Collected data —
----------

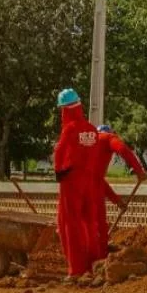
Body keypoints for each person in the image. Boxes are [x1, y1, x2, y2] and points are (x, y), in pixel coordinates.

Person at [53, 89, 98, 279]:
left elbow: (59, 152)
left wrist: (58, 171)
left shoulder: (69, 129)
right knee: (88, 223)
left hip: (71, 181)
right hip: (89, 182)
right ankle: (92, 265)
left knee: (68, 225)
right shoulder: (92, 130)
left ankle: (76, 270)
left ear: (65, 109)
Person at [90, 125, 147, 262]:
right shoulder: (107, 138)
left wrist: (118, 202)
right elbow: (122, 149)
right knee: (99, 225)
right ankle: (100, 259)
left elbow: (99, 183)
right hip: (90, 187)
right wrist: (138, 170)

----------

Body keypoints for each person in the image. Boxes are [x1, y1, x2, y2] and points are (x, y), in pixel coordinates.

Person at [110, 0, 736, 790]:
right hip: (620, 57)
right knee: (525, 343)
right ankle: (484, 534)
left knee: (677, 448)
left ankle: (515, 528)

----------

TASK BRIEF — Collect the complete line wherever the string "ankle" appears in the records.

ANSWER SPACE —
right ankle: (92, 265)
left ankle: (76, 270)
right ankle: (100, 259)
right ankle: (484, 534)
left ankle: (515, 528)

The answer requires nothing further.